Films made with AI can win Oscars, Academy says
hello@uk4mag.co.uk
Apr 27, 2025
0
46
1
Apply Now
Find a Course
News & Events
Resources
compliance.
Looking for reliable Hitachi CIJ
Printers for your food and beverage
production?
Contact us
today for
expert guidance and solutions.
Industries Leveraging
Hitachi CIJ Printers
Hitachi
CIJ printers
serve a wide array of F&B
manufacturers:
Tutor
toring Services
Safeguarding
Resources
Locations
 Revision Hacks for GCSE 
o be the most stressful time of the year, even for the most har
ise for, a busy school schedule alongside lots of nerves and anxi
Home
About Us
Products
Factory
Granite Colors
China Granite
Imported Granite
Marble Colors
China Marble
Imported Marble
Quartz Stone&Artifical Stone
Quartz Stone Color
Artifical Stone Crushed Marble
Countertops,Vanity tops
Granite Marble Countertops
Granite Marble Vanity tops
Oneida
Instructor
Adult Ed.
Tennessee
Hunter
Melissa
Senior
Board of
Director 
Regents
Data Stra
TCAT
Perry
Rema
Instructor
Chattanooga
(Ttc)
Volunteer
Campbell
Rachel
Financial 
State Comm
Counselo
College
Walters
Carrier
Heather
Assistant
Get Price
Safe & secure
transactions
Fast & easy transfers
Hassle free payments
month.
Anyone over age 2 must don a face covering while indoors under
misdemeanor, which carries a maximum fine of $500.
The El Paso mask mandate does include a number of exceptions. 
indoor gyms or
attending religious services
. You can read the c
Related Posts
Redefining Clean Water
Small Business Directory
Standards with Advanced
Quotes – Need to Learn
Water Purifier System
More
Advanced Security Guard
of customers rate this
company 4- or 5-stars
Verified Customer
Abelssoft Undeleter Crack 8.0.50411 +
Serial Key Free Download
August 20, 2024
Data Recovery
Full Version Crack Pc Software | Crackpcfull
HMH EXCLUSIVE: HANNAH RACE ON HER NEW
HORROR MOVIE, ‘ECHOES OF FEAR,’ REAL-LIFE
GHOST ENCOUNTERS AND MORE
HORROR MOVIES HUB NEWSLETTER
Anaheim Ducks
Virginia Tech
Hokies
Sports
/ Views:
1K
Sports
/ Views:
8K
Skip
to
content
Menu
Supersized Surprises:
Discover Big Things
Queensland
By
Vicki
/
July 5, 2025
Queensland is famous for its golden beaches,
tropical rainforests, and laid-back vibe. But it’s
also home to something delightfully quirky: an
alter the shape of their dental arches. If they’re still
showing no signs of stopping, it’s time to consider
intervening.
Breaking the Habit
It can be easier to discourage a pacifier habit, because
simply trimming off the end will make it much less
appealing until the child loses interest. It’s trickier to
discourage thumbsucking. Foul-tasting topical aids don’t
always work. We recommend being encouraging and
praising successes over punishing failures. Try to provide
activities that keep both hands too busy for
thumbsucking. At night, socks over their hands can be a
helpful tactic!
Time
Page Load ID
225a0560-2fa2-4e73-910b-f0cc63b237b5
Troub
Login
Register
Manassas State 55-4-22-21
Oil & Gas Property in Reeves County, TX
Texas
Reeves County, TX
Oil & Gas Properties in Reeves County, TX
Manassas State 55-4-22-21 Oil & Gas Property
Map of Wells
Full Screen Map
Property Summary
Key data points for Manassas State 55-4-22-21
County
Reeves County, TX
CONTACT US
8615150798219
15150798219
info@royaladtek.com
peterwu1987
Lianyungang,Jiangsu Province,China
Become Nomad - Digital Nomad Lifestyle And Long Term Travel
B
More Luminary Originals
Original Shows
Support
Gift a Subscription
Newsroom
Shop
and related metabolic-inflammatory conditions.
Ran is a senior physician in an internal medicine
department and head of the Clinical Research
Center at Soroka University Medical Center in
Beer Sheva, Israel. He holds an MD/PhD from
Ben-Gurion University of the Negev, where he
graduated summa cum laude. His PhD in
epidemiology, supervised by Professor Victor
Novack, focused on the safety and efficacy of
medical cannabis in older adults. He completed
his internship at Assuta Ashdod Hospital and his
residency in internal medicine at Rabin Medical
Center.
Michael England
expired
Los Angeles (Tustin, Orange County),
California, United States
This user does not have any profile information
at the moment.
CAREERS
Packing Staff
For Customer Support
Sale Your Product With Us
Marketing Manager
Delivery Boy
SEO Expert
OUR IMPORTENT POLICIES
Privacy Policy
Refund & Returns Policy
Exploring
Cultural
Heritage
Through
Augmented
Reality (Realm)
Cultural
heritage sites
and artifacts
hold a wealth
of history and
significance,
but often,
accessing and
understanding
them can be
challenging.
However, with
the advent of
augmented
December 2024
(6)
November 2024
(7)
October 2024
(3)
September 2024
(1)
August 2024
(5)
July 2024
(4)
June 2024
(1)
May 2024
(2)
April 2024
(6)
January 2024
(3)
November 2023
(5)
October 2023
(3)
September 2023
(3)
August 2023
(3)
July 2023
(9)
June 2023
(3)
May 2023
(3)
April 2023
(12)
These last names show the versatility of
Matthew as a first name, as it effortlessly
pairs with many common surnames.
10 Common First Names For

◆ **PROBLEM DESCRIPTION**
Reproduce the text of each item above line for line, with every word, number, and mark left unchanged.

◆ **WORKED SOLUTION**
Films made with AI can win Oscars, Academy says
hello@uk4mag.co.uk
Apr 27, 2025
0
46
1
Apply Now
Find a Course
News & Events
Resources
compliance.
Looking for reliable Hitachi CIJ
Printers for your food and beverage
production?
Contact us
today for
expert guidance and solutions.
Industries Leveraging
Hitachi CIJ Printers
Hitachi
CIJ printers
serve a wide array of F&B
manufacturers:
Tutor
toring Services
Safeguarding
Resources
Locations
 Revision Hacks for GCSE 
o be the most stressful time of the year, even for the most har
ise for, a busy school schedule alongside lots of nerves and anxi
Home
About Us
Products
Factory
Granite Colors
China Granite
Imported Granite
Marble Colors
China Marble
Imported Marble
Quartz Stone&Artifical Stone
Quartz Stone Color
Artifical Stone Crushed Marble
Countertops,Vanity tops
Granite Marble Countertops
Granite Marble Vanity tops
Oneida
Instructor
Adult Ed.
Tennessee
Hunter
Melissa
Senior
Board of
Director 
Regents
Data Stra
TCAT
Perry
Rema
Instructor
Chattanooga
(Ttc)
Volunteer
Campbell
Rachel
Financial 
State Comm
Counselo
College
Walters
Carrier
Heather
Assistant
Get Price
Safe & secure
transactions
Fast & easy transfers
Hassle free payments
month.
Anyone over age 2 must don a face covering while indoors under
misdemeanor, which carries a maximum fine of $500.
The El Paso mask mandate does include a number of exceptions. 
indoor gyms or
attending religious services
. You can read the c
Related Posts
Redefining Clean Water
Small Business Directory
Standards with Advanced
Quotes – Need to Learn
Water Purifier System
More
Advanced Security Guard
of customers rate this
company 4- or 5-stars
Verified Customer
Abelssoft Undeleter Crack 8.0.50411 +
Serial Key Free Download
August 20, 2024
Data Recovery
Full Version Crack Pc Software | Crackpcfull
HMH EXCLUSIVE: HANNAH RACE ON HER NEW
HORROR MOVIE, ‘ECHOES OF FEAR,’ REAL-LIFE
GHOST ENCOUNTERS AND MORE
HORROR MOVIES HUB NEWSLETTER
Anaheim Ducks
Virginia Tech
Hokies
Sports
/ Views:
1K
Sports
/ Views:
8K
Skip
to
content
Menu
Supersized Surprises:
Discover Big Things
Queensland
By
Vicki
/
July 5, 2025
Queensland is famous for its golden beaches,
tropical rainforests, and laid-back vibe. But it’s
also home to something delightfully quirky: an
alter the shape of their dental arches. If they’re still
showing no signs of stopping, it’s time to consider
intervening.
Breaking the Habit
It can be easier to discourage a pacifier habit, because
simply trimming off the end will make it much less
appealing until the child loses interest. It’s trickier to
discourage thumbsucking. Foul-tasting topical aids don’t
always work. We recommend being encouraging and
praising successes over punishing failures. Try to provide
activities that keep both hands too busy for
thumbsucking. At night, socks over their hands can be a
helpful tactic!
Time
Page Load ID
225a0560-2fa2-4e73-910b-f0cc63b237b5
Troub
Login
Register
Manassas State 55-4-22-21
Oil & Gas Property in Reeves County, TX
Texas
Reeves County, TX
Oil & Gas Properties in Reeves County, TX
Manassas State 55-4-22-21 Oil & Gas Property
Map of Wells
Full Screen Map
Property Summary
Key data points for Manassas State 55-4-22-21
County
Reeves County, TX
CONTACT US
8615150798219
15150798219
info@royaladtek.com
peterwu1987
Lianyungang,Jiangsu Province,China
Become Nomad - Digital Nomad Lifestyle And Long Term Travel
B
More Luminary Originals
Original Shows
Support
Gift a Subscription
Newsroom
Shop
and related metabolic-inflammatory conditions.
Ran is a senior physician in an internal medicine
department and head of the Clinical Research
Center at Soroka University Medical Center in
Beer Sheva, Israel. He holds an MD/PhD from
Ben-Gurion University of the Negev, where he
graduated summa cum laude. His PhD in
epidemiology, supervised by Professor Victor
Novack, focused on the safety and efficacy of
medical cannabis in older adults. He completed
his internship at Assuta Ashdod Hospital and his
residency in internal medicine at Rabin Medical
Center.
Michael England
expired
Los Angeles (Tustin, Orange County),
California, United States
This user does not have any profile information
at the moment.
CAREERS
Packing Staff
For Customer Support
Sale Your Product With Us
Marketing Manager
Delivery Boy
SEO Expert
OUR IMPORTENT POLICIES
Privacy Policy
Refund & Returns Policy
Exploring
Cultural
Heritage
Through
Augmented
Reality (Realm)
Cultural
heritage sites
and artifacts
hold a wealth
of history and
significance,
but often,
accessing and
understanding
them can be
challenging.
However, with
the advent of
augmented
December 2024
(6)
November 2024
(7)
October 2024
(3)
September 2024
(1)
August 2024
(5)
July 2024
(4)
June 2024
(1)
May 2024
(2)
April 2024
(6)
January 2024
(3)
November 2023
(5)
October 2023
(3)
September 2023
(3)
August 2023
(3)
July 2023
(9)
June 2023
(3)
May 2023
(3)
April 2023
(12)
These last names show the versatility of
Matthew as a first name, as it effortlessly
pairs with many common surnames.
10 Common First Names For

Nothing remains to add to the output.